Altman and Musk each vied to be OpenAI’s CEO in its early years. In his testimony Tuesday, Altman stated he had considerations about Musk’s makes an attempt to realize extra management over OpenAI, which was aiming to soundly construct a better-than-human type of AI referred to as synthetic common intelligence.
“A part of the explanation we began OpenAI is we did not assume AGI might be beneath the management of anyone particular person, irrespective of how good their intents are,” Altman stated.
He described what he referred to as a “notably hair-raising second when my co-founders requested Mr. Musk about, effectively, ‘You probably have management, what occurs while you die?'”
Altman stated Musk’s response was that possibly “management of OpenAI ought to cross to my kids.” Altman stated he didn’t really feel snug with that.
Altman stated Musk was identified to be “pretty mercurial” and solely trusted himself to make the proper selections that weren’t apparent to others however which Musk believed would “grow to be appropriate.” Among the many pressures on OpenAI had been Musk’s repeated makes an attempt to have his automotive firm Tesla soak up OpenAI, a proposal Altman stated wouldn’t have aligned with OpenAI’s mission.
Altman testified that OpenAI has ended up creating “by way of a ton of laborious work, this extraordinarily massive charity” and sought to problem Musk’s rivalry that Altman had violated the non-profit’s authentic objective.
Sam Altman is again in cost as CEO of OpenAI after being ousted by the corporate’s board. Andrew Chang explains why the person well-known for bringing ChatGPT to the world was fired, then rehired — and what it might imply for the way forward for one of many world’s strongest AI innovators.
“Mr. Musk did attempt to kill it, I suppose twice,” Altman added, earlier than Musk’s lawyer interrupted to object to Altman’s comment. The choose struck it from the report.
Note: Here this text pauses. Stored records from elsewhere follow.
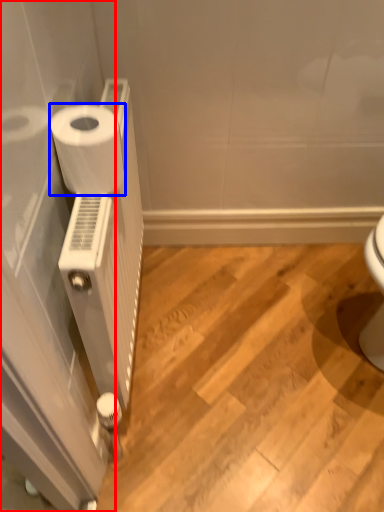
Question: Which object is closer to the camera taking this photo, screen door (highlighted by a red box) or toilet paper (highlighted by a blue box)?

Choices:
 (A) screen door
 (B) toilet paper

Answer: (A)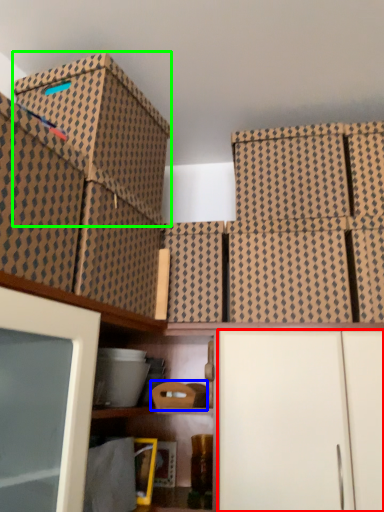
Question: Which is nearer to the cabinetry (highlighted by a red box)? storage box (highlighted by a blue box) or storage box (highlighted by a green box).

Choices:
 (A) storage box
 (B) storage box

Answer: (A)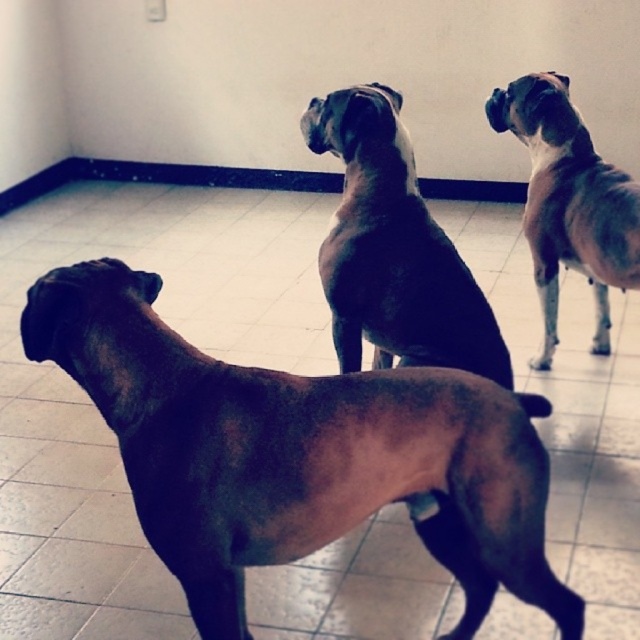
Is point (560, 620) positioned before point (358, 150)?

Yes, it is.

Is brown matte dog at center wider than brown fur dog at center?

Correct, the width of brown matte dog at center exceeds that of brown fur dog at center.

Where is `brown matte dog at center`? The image size is (640, 640). brown matte dog at center is located at coordinates 298,452.

Which is more to the right, brown fur dog at center or brown smooth coat at upper right?

brown smooth coat at upper right

Is brown fur dog at center above brown smooth coat at upper right?

Incorrect, brown fur dog at center is not positioned above brown smooth coat at upper right.

The image size is (640, 640). Find the location of `brown fur dog at center`. brown fur dog at center is located at coordinates (394, 250).

Which is below, brown matte dog at center or brown smooth coat at upper right?

brown matte dog at center is below.

Who is positioned more to the right, brown matte dog at center or brown smooth coat at upper right?

brown smooth coat at upper right is more to the right.

Which is in front, point (225, 497) or point (600, 273)?

Point (225, 497) is in front.

Find the location of a particular element. brown matte dog at center is located at coordinates (298, 452).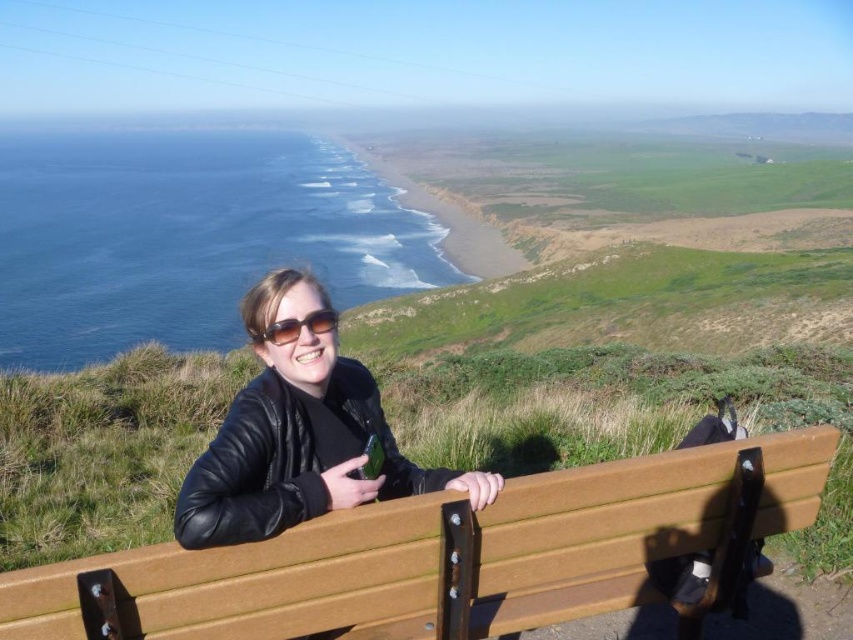
Is point (480, 241) positioned behind point (299, 321)?

Yes, it is behind point (299, 321).

Who is positioned more to the left, green grassy shoreline at center or black matte sunglasses at center?

Positioned to the left is green grassy shoreline at center.

Image resolution: width=853 pixels, height=640 pixels. I want to click on green grassy shoreline at center, so click(444, 216).

Can you confirm if wooden bench at center is bigger than green grassy shoreline at center?

No, wooden bench at center is not bigger than green grassy shoreline at center.

Does point (396, 573) come behind point (355, 138)?

No.

Measure the distance between point (457, 628) and camera.

Point (457, 628) and camera are 2.29 meters apart.

Find the location of `wooden bench at center`. wooden bench at center is located at coordinates 440,556.

Looking at this image, can you confirm if wooden bench at center is wider than black matte sunglasses at center?

Correct, the width of wooden bench at center exceeds that of black matte sunglasses at center.

Can you confirm if wooden bench at center is positioned above black matte sunglasses at center?

Actually, wooden bench at center is below black matte sunglasses at center.

Is point (252, 621) more distant than point (335, 320)?

No, it is in front of (335, 320).

Where is `wooden bench at center`? Image resolution: width=853 pixels, height=640 pixels. wooden bench at center is located at coordinates (440, 556).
Close to the top of his testimony, Altman stated he had thought extremely extremely of Musk throughout his early involvement with OpenAI, earlier than issues turned bitter.
“I felt like he had deserted us, not come by way of on his guarantees, put the corporate in a really troublesome place, jeopardized the mission, did not actually care concerning the issues I believed he cared about,” Altman stated. “It has been a particularly painful factor for me … to have somebody that I revered a lot not acknowledge that and proceed to publicly assault us.”
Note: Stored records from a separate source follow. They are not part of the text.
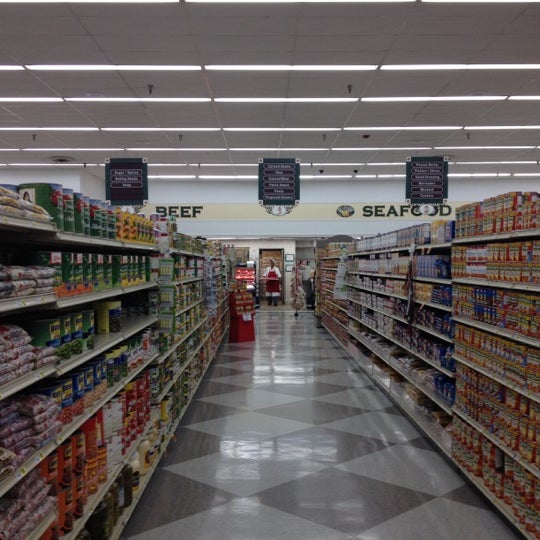
Locate an element on the screen. The image size is (540, 540). sprinkler heads is located at coordinates (148, 84), (33, 135), (180, 138), (349, 86), (322, 138), (468, 134).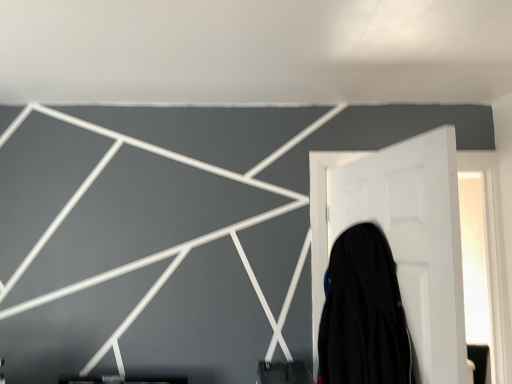
Describe the element at coordinates (362, 313) in the screenshot. I see `black fabric at right` at that location.

Identify the location of black fabric at right. (362, 313).

Measure the distance between point (354,285) and camera.

Point (354,285) is 4.71 feet from camera.

Describe the element at coordinates (403, 239) in the screenshot. The width and height of the screenshot is (512, 384). I see `white matte door at right` at that location.

What is the approximate height of white matte door at right?

86.06 centimeters.

Find the location of a particular element. This screenshot has height=384, width=512. white matte door at right is located at coordinates (403, 239).

This screenshot has width=512, height=384. What are the coordinates of `black fabric at right` in the screenshot? It's located at (362, 313).

Consider the image. Is black fabric at right to the right of white matte door at right from the viewer's perspective?

Incorrect, black fabric at right is not on the right side of white matte door at right.

Is black fabric at right in front of white matte door at right?

No, it is not.

Does point (343, 331) come closer to viewer compared to point (448, 338)?

No, (343, 331) is further to viewer.

From the image's perspective, which object appears higher, black fabric at right or white matte door at right?

white matte door at right.

From a real-world perspective, between black fabric at right and white matte door at right, who is vertically higher?

In real-world perspective, white matte door at right is above.

Considering the sizes of objects black fabric at right and white matte door at right in the image provided, who is thinner, black fabric at right or white matte door at right?

With smaller width is white matte door at right.

From the picture: Does black fabric at right have a lesser height compared to white matte door at right?

Correct, black fabric at right is not as tall as white matte door at right.

Considering the relative sizes of black fabric at right and white matte door at right in the image provided, is black fabric at right bigger than white matte door at right?

No.

From the picture: Is black fabric at right not within white matte door at right?

black fabric at right is positioned outside white matte door at right.

Would you say black fabric at right is a long distance from white matte door at right?

Actually, black fabric at right and white matte door at right are a little close together.

Is black fabric at right turned away from white matte door at right?

Yes, black fabric at right's orientation is away from white matte door at right.

How many degrees apart are the facing directions of black fabric at right and white matte door at right?

There is a 0.151-degree angle between the facing directions of black fabric at right and white matte door at right.

Measure the distance between black fabric at right and white matte door at right.

They are 7.16 inches apart.

What are the coordinates of `garment on the left of white matte door at right` in the screenshot? It's located at pos(362,313).

Considering the positions of objects white matte door at right and black fabric at right in the image provided, who is more to the left, white matte door at right or black fabric at right?

From the viewer's perspective, black fabric at right appears more on the left side.

Who is more distant, white matte door at right or black fabric at right?

black fabric at right is more distant.

Which is in front, point (409, 320) or point (381, 303)?

Point (381, 303)

From the image's perspective, between white matte door at right and black fabric at right, who is located below?

black fabric at right.

From a real-world perspective, relative to black fabric at right, is white matte door at right vertically above or below?

Clearly, from a real-world perspective, white matte door at right is above black fabric at right.

Can you confirm if white matte door at right is thinner than black fabric at right?

Correct, the width of white matte door at right is less than that of black fabric at right.

Which of these two, white matte door at right or black fabric at right, stands shorter?

black fabric at right.

Considering the sizes of objects white matte door at right and black fabric at right in the image provided, who is smaller, white matte door at right or black fabric at right?

black fabric at right.

Can we say white matte door at right lies outside black fabric at right?

white matte door at right lies outside black fabric at right's area.

Would you consider white matte door at right to be distant from black fabric at right?

That's not correct — white matte door at right is a little close to black fabric at right.

Is black fabric at right at the back of white matte door at right?

Correct, white matte door at right is looking away from black fabric at right.

What are the coordinates of `garment located on the left of white matte door at right` in the screenshot? It's located at coord(362,313).

Find the location of `garment behind the white matte door at right`. garment behind the white matte door at right is located at coordinates (362, 313).

In order to click on garment below the white matte door at right (from a real-world perspective) in this screenshot , I will do `click(362, 313)`.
“Once I look again at what all of us stated in 2015 and what we needed to perform and we now have achieved, I feel it is an unbelievable total factor,” Altman stated, calling Musk a “essential contributor” to OpenAI early on.
He attributed Musk’s leaving OpenAI and the continued conflicts to “jealousy, as we bought an increasing number of profitable, in attempting to beat us down as he was beginning a competitor.”